Plain-text document sources:
..........

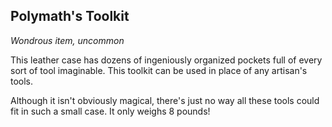 ## Polymath's Toolkit

_Wondrous item, uncommon_

This leather case has dozens of ingeniously organized pockets full of every sort of tool imaginable. This toolkit can be used in place of any artisan's tools.

Although it isn't obviously magical, there's just no way all these tools could fit in such a small case. It only weighs 8 pounds!
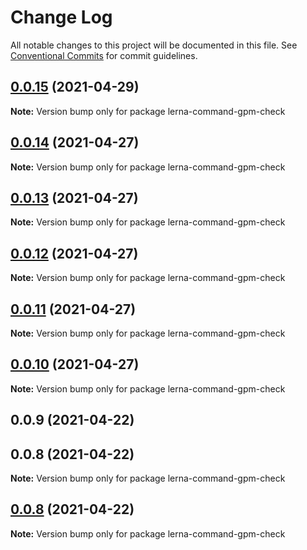 # Change Log

All notable changes to this project will be documented in this file.
See [Conventional Commits](https://conventionalcommits.org) for commit guidelines.

## [0.0.15](https://github.com/imcuttle/lerna-commands/compare/lerna-command-gpm-check@0.0.14...lerna-command-gpm-check@0.0.15) (2021-04-29)

**Note:** Version bump only for package lerna-command-gpm-check





## [0.0.14](https://github.com/imcuttle/lerna-commands/compare/lerna-command-gpm-check@0.0.13...lerna-command-gpm-check@0.0.14) (2021-04-27)

**Note:** Version bump only for package lerna-command-gpm-check





## [0.0.13](https://github.com/imcuttle/lerna-commands/compare/lerna-command-gpm-check@0.0.12...lerna-command-gpm-check@0.0.13) (2021-04-27)

**Note:** Version bump only for package lerna-command-gpm-check





## [0.0.12](https://github.com/imcuttle/lerna-commands/compare/lerna-command-gpm-check@0.0.11...lerna-command-gpm-check@0.0.12) (2021-04-27)

**Note:** Version bump only for package lerna-command-gpm-check





## [0.0.11](https://github.com/imcuttle/lerna-commands/compare/lerna-command-gpm-check@0.0.10...lerna-command-gpm-check@0.0.11) (2021-04-27)

**Note:** Version bump only for package lerna-command-gpm-check





## [0.0.10](https://github.com/imcuttle/lerna-commands/compare/lerna-command-gpm-check@0.0.9...lerna-command-gpm-check@0.0.10) (2021-04-27)

**Note:** Version bump only for package lerna-command-gpm-check





## 0.0.9 (2021-04-22)



## 0.0.8 (2021-04-22)

**Note:** Version bump only for package lerna-command-gpm-check





## [0.0.8](https://github.com/imcuttle/lerna-commands/compare/v0.0.6...v0.0.8) (2021-04-22)

**Note:** Version bump only for package lerna-command-gpm-check

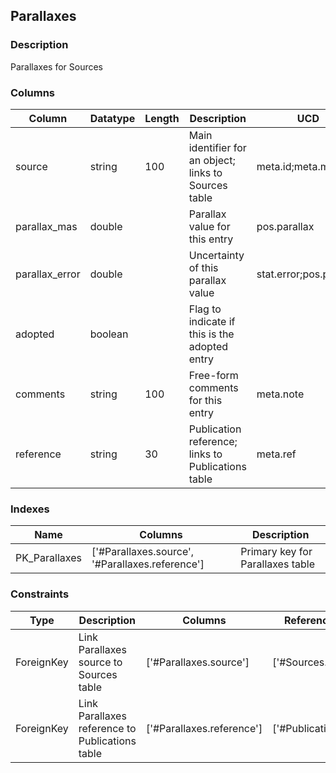 ## Parallaxes
### Description
Parallaxes for Sources
### Columns
| Column | Datatype | Length | Description | UCD | Nullable |
| --- | --- | --- | --- | --- | --- |
| source | string | 100 | Main identifier for an object; links to Sources table | meta.id;meta.main | False |
| parallax_mas | double |  | Parallax value for this entry | pos.parallax | True |
| parallax_error | double |  | Uncertainty of this parallax value | stat.error;pos.parallax | True |
| adopted | boolean |  | Flag to indicate if this is the adopted entry |  | True |
| comments | string | 100 | Free-form comments for this entry | meta.note | True |
| reference | string | 30 | Publication reference; links to Publications table | meta.ref | False |

### Indexes
| Name | Columns | Description |
| --- | --- | --- |
| PK_Parallaxes | ['#Parallaxes.source', '#Parallaxes.reference'] | Primary key for Parallaxes table |

### Constraints
| Type | Description | Columns | Referenced Columns |
| --- | --- | --- | --- |
| ForeignKey | Link Parallaxes source to Sources table | ['#Parallaxes.source'] | ['#Sources.source'] |
| ForeignKey | Link Parallaxes reference to Publications table | ['#Parallaxes.reference'] | ['#Publications.reference'] |

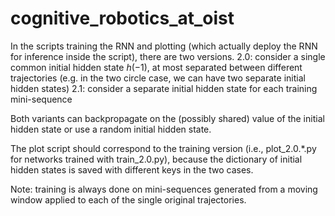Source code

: # cognitive_robotics_at_oist

In the scripts training the RNN and plotting (which actually deploy the RNN for inference inside the script), there are two versions.
2.0: consider a single common initial hidden state $h(-1)$, at most separated between different trajectories (e.g. in the two circle case, we can have two separate initial hidden states)
2.1: consider a separate initial hidden state for each training mini-sequence

Both variants can backpropagate on the (possibly shared) value of the initial hidden state or use a random initial hidden state.

The plot script should correspond to the training version (i.e., plot_2.0.*.py for networks trained with train_2.0.py), because the dictionary of initial hidden states is saved with different keys in the two cases.

Note: training is always done on mini-sequences generated from a moving window applied to each of the single original trajectories.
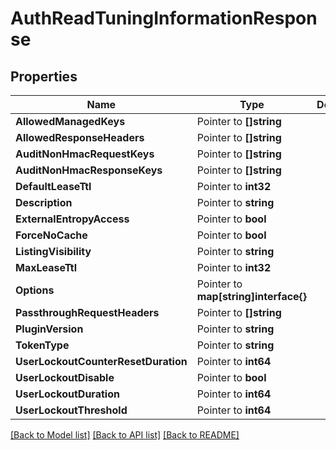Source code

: # AuthReadTuningInformationResponse


## Properties

Name | Type | Description | Notes
------------ | ------------- | ------------- | -------------
**AllowedManagedKeys** | Pointer to **[]string** |  | [optional] 
**AllowedResponseHeaders** | Pointer to **[]string** |  | [optional] 
**AuditNonHmacRequestKeys** | Pointer to **[]string** |  | [optional] 
**AuditNonHmacResponseKeys** | Pointer to **[]string** |  | [optional] 
**DefaultLeaseTtl** | Pointer to **int32** |  | [optional] 
**Description** | Pointer to **string** |  | [optional] 
**ExternalEntropyAccess** | Pointer to **bool** |  | [optional] 
**ForceNoCache** | Pointer to **bool** |  | [optional] 
**ListingVisibility** | Pointer to **string** |  | [optional] 
**MaxLeaseTtl** | Pointer to **int32** |  | [optional] 
**Options** | Pointer to **map[string]interface{}** |  | [optional] 
**PassthroughRequestHeaders** | Pointer to **[]string** |  | [optional] 
**PluginVersion** | Pointer to **string** |  | [optional] 
**TokenType** | Pointer to **string** |  | [optional] 
**UserLockoutCounterResetDuration** | Pointer to **int64** |  | [optional] 
**UserLockoutDisable** | Pointer to **bool** |  | [optional] 
**UserLockoutDuration** | Pointer to **int64** |  | [optional] 
**UserLockoutThreshold** | Pointer to **int64** |  | [optional] 





[[Back to Model list]](../README.md#documentation-for-models) [[Back to API list]](../README.md#documentation-for-api-endpoints) [[Back to README]](../README.md)



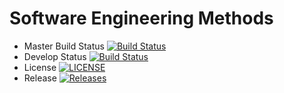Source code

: # Software Engineering Methods

- Master Build Status [![Build Status](https://travis-ci.com/Scott-Darroch/sem.svg?branch=master)](https://travis-ci.org/Scott-Darroch/sem)
- Develop Status [![Build Status](https://travis-ci.com/Scott-Darroch/sem.svg?branch=develop)](https://travis-ci.org/Scott-Darroch/sem)
- License [![LICENSE](https://img.shields.io/github/license/Scott-Darroch/sem.svg?style=flat-square)](https://github.com/Scott-Darroch/sem/blob/master/LICENSE)
- Release [![Releases](https://img.shields.io/github/release/Scott-Darroch/sem/all.svg?style=flat-square)](https://github.com/Scott-Darroch/sem/releases)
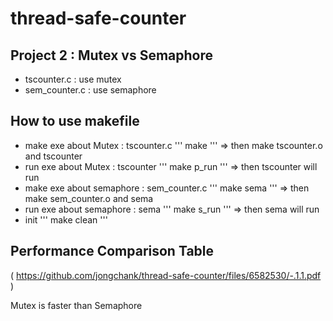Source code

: # thread-safe-counter

## Project 2 : Mutex vs Semaphore
* tscounter.c : use mutex
* sem_counter.c : use semaphore

## How to use makefile
* make exe about Mutex : tscounter.c
'''
make
'''
=> then make tscounter.o and tscounter
* run exe about Mutex : tscounter
'''
make p_run
'''
=> then tscounter will run
*  make exe about semaphore : sem_counter.c
'''
make sema 
'''
=> then make sem_counter.o and sema
* run exe about semaphore : sema
'''
make s_run
'''
=> then sema will run
* init
'''
make clean
'''


## Performance Comparison Table
( https://github.com/jongchank/thread-safe-counter/files/6582530/-.1.1.pdf )

Mutex is faster than Semaphore



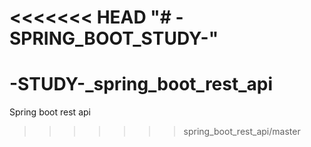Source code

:<<<<<<< HEAD
"# -SPRING_BOOT_STUDY-" 
=======
# -STUDY-_spring_boot_rest_api
Spring boot rest api
>>>>>>> spring_boot_rest_api/master
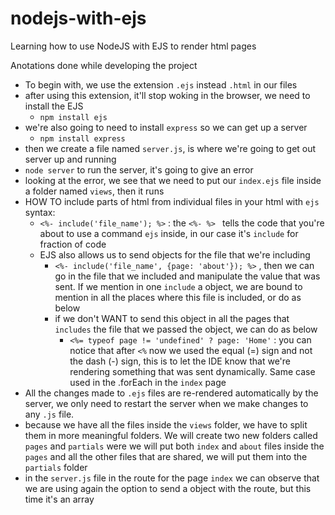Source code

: # nodejs-with-ejs
Learning how to use NodeJS with EJS to render html pages

Anotations done while developing the project 

- To begin with, we use the extension `.ejs` instead `.html` in our files 
- after using this extension, it'll stop woking in the browser, we need to install the EJS
	- `npm install ejs` 
- we're also going to need to install `express` so we can get up a server
	- `npm install express` 
- then we create a file named `server.js`, is where we're going to get out server up and running
- `node server` to run the server, it's going to give an error
- looking at the error, we see that we need to put our `index.ejs` file inside a folder named `views`, then it runs
- HOW TO include parts of html from individual files in your html with `ejs` syntax:
	- `<%- include('file_name'); %>`  : the `<%- %> ` tells the code that you're about to use a command `ejs` inside, in our case it's `include` for fraction of code
	- EJS also allows us to send objects for the file that we're including
		- `<%- include('file_name', {page: 'about'}); %>` , then we can go in the file that we included and manipulate the value that was sent. If we mention in one `include` a object, we are bound to mention in all the places where this file is included, or do as below
		- if we don't WANT to send this object in all the pages that `includes` the file that we passed the object, we can do as below
			- `<%= typeof page != 'undefined' ? page: 'Home'` : you can notice that after `<%` now we used the equal (=) sign and not the dash (-) sign, this is to let the IDE know that we're rendering something that was sent dynamically. Same case used in the .forEach in the `index` page
- All the changes made to `.ejs` files are re-rendered automatically by the server, we only need to restart the server when we make changes to any `.js` file. 
- because we have all the files inside the `views` folder, we have to split them in more meaningful folders. We will create two new folders called `pages` and `partials` were we will put both `index` and `about` files inside the `pages` and all the other files that are shared, we will put them into the `partials` folder
- in the `server.js` file in the route for the page `index`  we can observe that we are using again the option to send a object with the route, but this time it's an array
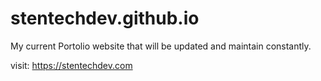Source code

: # stentechdev.github.io
My current Portolio website that will be updated and maintain constantly.

visit: https://stentechdev.com
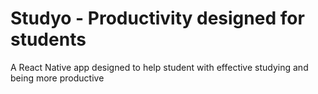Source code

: # Studyo - Productivity designed for students

A React Native app designed to help student with effective studying and being more productive
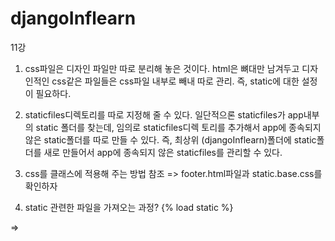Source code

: # djangoInflearn
11강
1. css파일은 디자인 파일만 따로 분리해 놓은 것이다. html은 뼈대만 남겨두고 디자인적인 css같은 파일들은 css파일 내부로 빼내 따로 관리.
즉, static에 대한 설정이 필요하다.
2. staticfiles디렉토리를 따로 지정해 줄 수 있다. 일단적으론 staticfiles가 app내부의 static 폴더를 찾는데, 임의로 staticfiles디렉
토리를 추가해서 app에 종속되지 않은 static폴더를 따로 만들 수 있다. 
즉, 최상위 (djangoInflearn)폴더에 static폴더를 새로 만들어서 app에 종속되지 않은 staticfiles를 관리할 수 있다.
3. css를 클래스에 적용해 주는 방법 참조 => footer.html파일과 static.base.css를 확인하자

4. static 관련한 파일을 가져오는 과정? 
{% load static %}
<link rel="stylesheet" type="text/css" href="{% static 'base.css' %}">
=> 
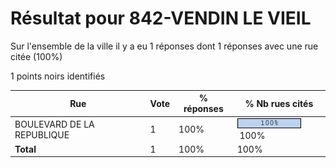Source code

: # Résultat pour 842-VENDIN LE VIEIL

Sur l'ensemble de la ville il y a eu 1 réponses dont 1 réponses avec une rue citée (100%)

1 points noirs identifiés

| Rue | Vote | % réponses | % Nb rues cités|
|-----|------|------------|----------------|
| BOULEVARD DE LA REPUBLIQUE | 1 | 100% | <img src="../../img/bar_100.gif" />&nbsp;100%|
| **Total** | 1 | 100% | 100%|
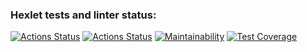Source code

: ### Hexlet tests and linter status:
[![Actions Status](https://github.com/danilaprokoshev/backend-project-lvl3/workflows/hexlet-check/badge.svg)](https://github.com/danilaprokoshev/backend-project-lvl3/actions)
[![Actions Status](https://github.com/danilaprokoshev/backend-project-lvl3/workflows/nodejs/badge.svg)](https://github.com/danilaprokoshev/backend-project-lvl3/actions)
[![Maintainability](https://api.codeclimate.com/v1/badges/4f243b1a8b01eebf1546/maintainability)](https://codeclimate.com/github/danilaprokoshev/backend-project-lvl3/maintainability)
[![Test Coverage](https://api.codeclimate.com/v1/badges/4f243b1a8b01eebf1546/test_coverage)](https://codeclimate.com/github/danilaprokoshev/backend-project-lvl3/test_coverage)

..........

## Problem description
Read through the data above. Report each line that has the word "then".

## Problem solution
=> then make tscounter.o and tscounter
=> then tscounter will run
=> then make sem_counter.o and sema
=> then sema will run
- then we create a file named `server.js`, is where we're going to get out server up and running
- looking at the error, we see that we need to put our `index.ejs` file inside a folder named `views`, then it runs
		- `<%- include('file_name', {page: 'about'}); %>` , then we can go in the file that we included and manipulate the value that was sent. If we mention in one `include` a object, we are bound to mention in all the places where this file is included, or do as below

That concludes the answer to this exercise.